At the Circle Diamond, Ruth queened it with a naïve childishness from which her youth had not yet escaped. Eagerly she played at housekeeping for a fortnight under the amused eyes of Mrs. Stovall, who had been employed by McCoy to do the cooking, her term as postmistress having expired. The next game that drew her was the remodelling of the house. Carpenters and decorators from Wagon Wheel came up, filled the place with litter and confusion, and under the urge of the young mistress transformed the interior of the unsightly dwelling into a delightful home. An absorbing period of needlework followed. New and pretty dresses took shape and were exhibited to Rowan, who did not have to feign admiration. For if she had been Paris gowned the slender grace of the girl could not have been enhanced in his eyes. She had a native instinct for style, a feeling for the harmonies and values of dress. Whatever she wore became an expression of her personality.

Ruth’s husband confessed to himself with a sinking heart that she did not really belong on a frontier ranch. The girl wife brought to her new home all the fastidiousness that had charmed him. Her sewing room was cheerful with Indian paint brushes and columbines, her little bedroom a study in delicate blues. He was glad of that. He did not want the dust of the commonplace to dull her vividness.

It pleased him that she accepted lightly all responsibility except that of having a good time. She had shipped her own piano to Wyoming, and she played a good deal. Sometimes she read a little, more often rode or hunted. Occasionally Rowan joined her on these excursions, but usually she went alone. For business more and more absorbed his time. The war between the sheep and cattle interests was becoming acute. Ranchmen, watching the range jealously, saw themselves being pushed closer to bankruptcy by Tait and his associates. Already there had been sheep raids. Cattle had been found dead at the water holes. Bullets had sung back and forth.

But though Rowan could spend little time with the girl he had married, a deep tenderness permeated his thought of her. It was still a miracle to him that she had come to the Circle Diamond as his wife.
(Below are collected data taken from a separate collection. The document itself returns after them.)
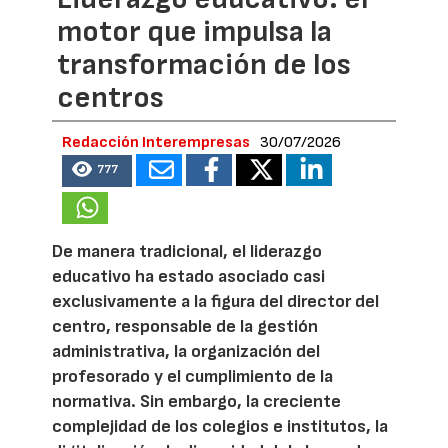
motor que impulsa la
transformación de los
centros
Redacción Interempresas
30/07/2026
777
De manera tradicional, el liderazgo
educativo ha estado asociado casi
exclusivamente a la figura del director del
centro, responsable de la gestión
administrativa, la organización del
profesorado y el cumplimiento de la
normativa. Sin embargo, la creciente
complejidad de los colegios e institutos, la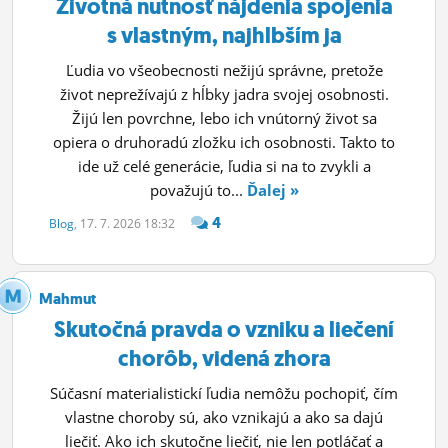
Životná nutnosť nájdenia spojenia
s vlastným, najhlbším ja
Ľudia vo všeobecnosti nežijú správne, pretože
život neprežívajú z hĺbky jadra svojej osobnosti.
Žijú len povrchne, lebo ich vnútorný život sa
opiera o druhoradú zložku ich osobnosti. Takto to
ide už celé generácie, ľudia si na to zvykli a
považujú to...
Ďalej »
4
Blog
, 17. 7. 2026 18:32
Mahmut
Skutočná pravda o vzniku a liečení
chorôb, videná zhora
Súčasní materialistickí ľudia nemôžu pochopiť, čím
vlastne choroby sú, ako vznikajú a ako sa dajú
liečiť. Ako ich skutočne liečiť, nie len potláčať a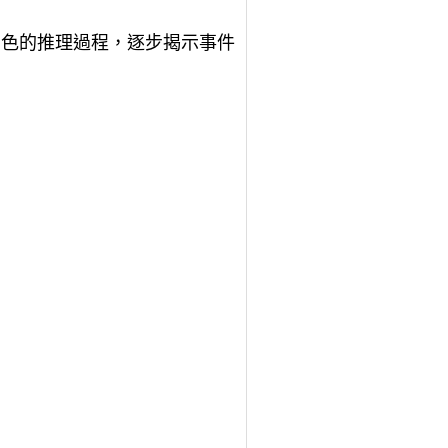
角色的推理過程，逐步揭示事件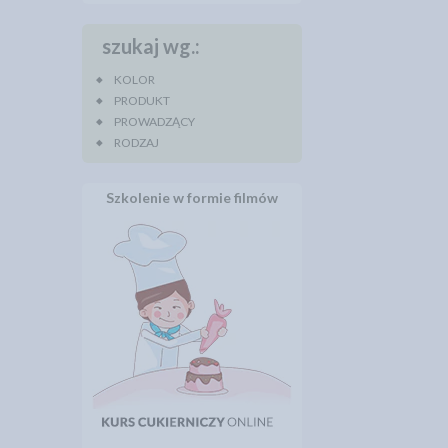
szukaj wg.:
KOLOR
PRODUKT
PROWADZĄCY
RODZAJ
Szkolenie w formie filmów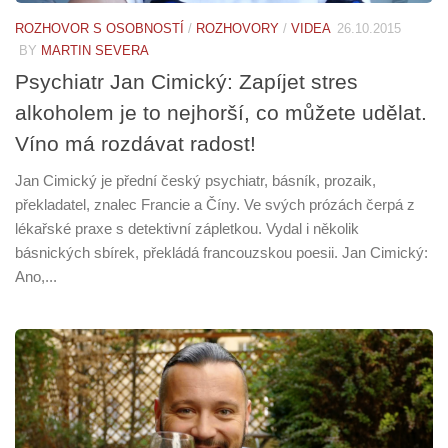
ROZHOVOR S OSOBNOSTÍ
/
ROZHOVORY
/
VIDEA
26.10.2015
BY
MARTIN SEVERA
Psychiatr Jan Cimický: Zapíjet stres
alkoholem je to nejhorší, co můžete udělat.
Víno má rozdávat radost!
Jan Cimický je přední český psychiatr, básník, prozaik,
překladatel, znalec Francie a Číny. Ve svých prózách čerpá z
lékařské praxe s detektivní zápletkou. Vydal i několik
básnických sbírek, překládá francouzskou poesii. Jan Cimický:
Ano,...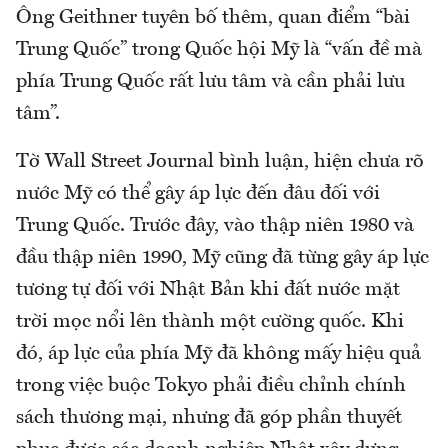
Ông Geithner tuyên bố thêm, quan điểm “bài
Trung Quốc” trong Quốc hội Mỹ là “vấn đề mà
phía Trung Quốc rất lưu tâm và cần phải lưu
tâm”.
Tờ Wall Street Journal bình luận, hiện chưa rõ
nước Mỹ có thể gây áp lực đến đâu đối với
Trung Quốc. Trước đây, vào thập niên 1980 và
đầu thập niên 1990, Mỹ cũng đã từng gây áp lực
tương tự đối với Nhật Bản khi đất nước mặt
trời mọc nổi lên thành một cường quốc. Khi
đó, áp lực của phía Mỹ đã không mấy hiệu quả
trong việc buộc Tokyo phải điều chỉnh chính
sách thương mại, nhưng đã góp phần thuyết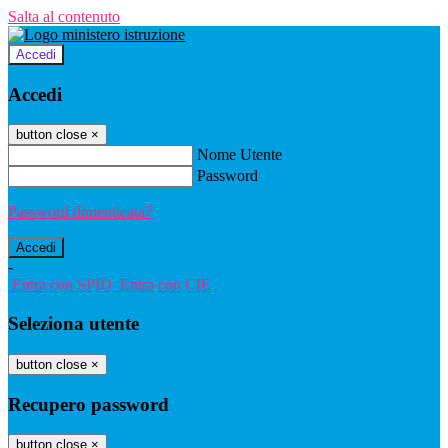
Salta al contenuto
Accedi
Accedi
button close
×
Nome Utente
Password
Password dimenticata?
-
Entra con SPID
Entra con CIE
Seleziona utente
button close
×
Recupero password
button close
×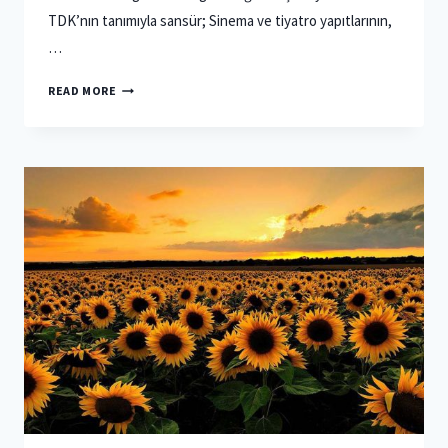
TDK’nın tanımıyla sansür; Sinema ve tiyatro yapıtlarının,
…
TIYATRODA
READ MORE
KADININ
OTO
SANSÜRÜ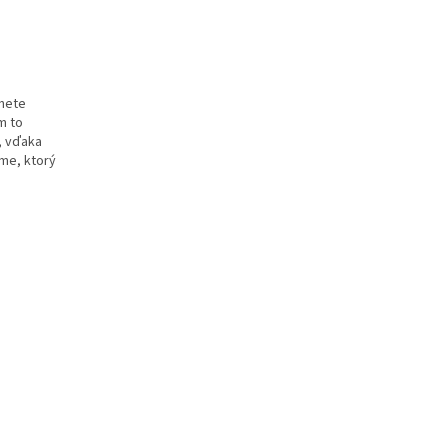
anete
m to
, vďaka
me, ktorý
When he rode the range he carried with him mental etchings of her little graces—the swiftness of the ready smile, the turn of the small, beautifully poised head, the virginal shyness that always captivated him. He missed sheer joy because he was profoundly unsure of holding her. Ruth, he felt, was in love with life, and he was merely a detail of the Great Adventure. Some day she might grow weary, take wings, and fly. Meanwhile a certain diffidence born of reticence sealed his lips. He found it impossible to express the emotion he knew so poignantly. It was of the hill code that a man must not show his naked soul.